§ **LISTED ENTRIES**:
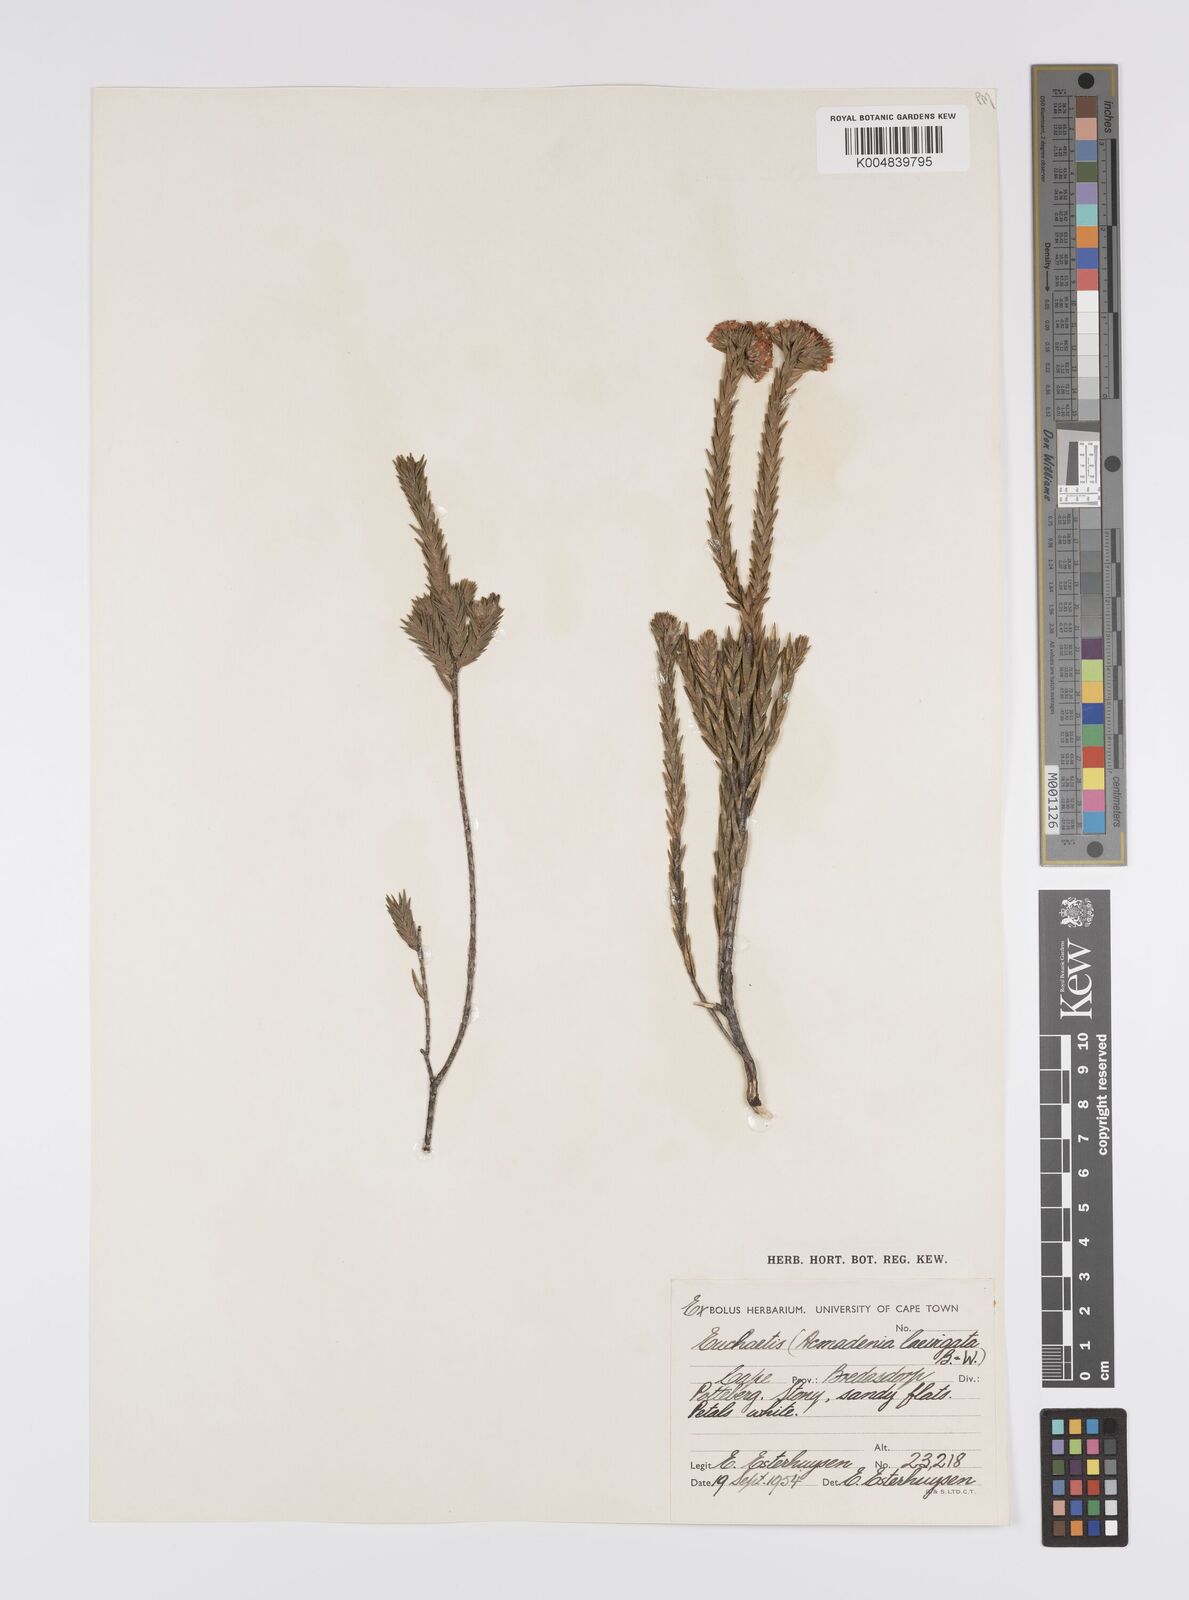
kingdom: Plantae
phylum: Tracheophyta
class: Magnoliopsida
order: Sapindales
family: Rutaceae
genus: Euchaetis
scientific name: Euchaetis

§ **TASK TO COMPLETE**: Retype every line of the material above, character for character, omitting any pictures.

§ **CORRECT RESPONSE**:
kingdom: Plantae
phylum: Tracheophyta
class: Magnoliopsida
order: Sapindales
family: Rutaceae
genus: Euchaetis
scientific name: Euchaetis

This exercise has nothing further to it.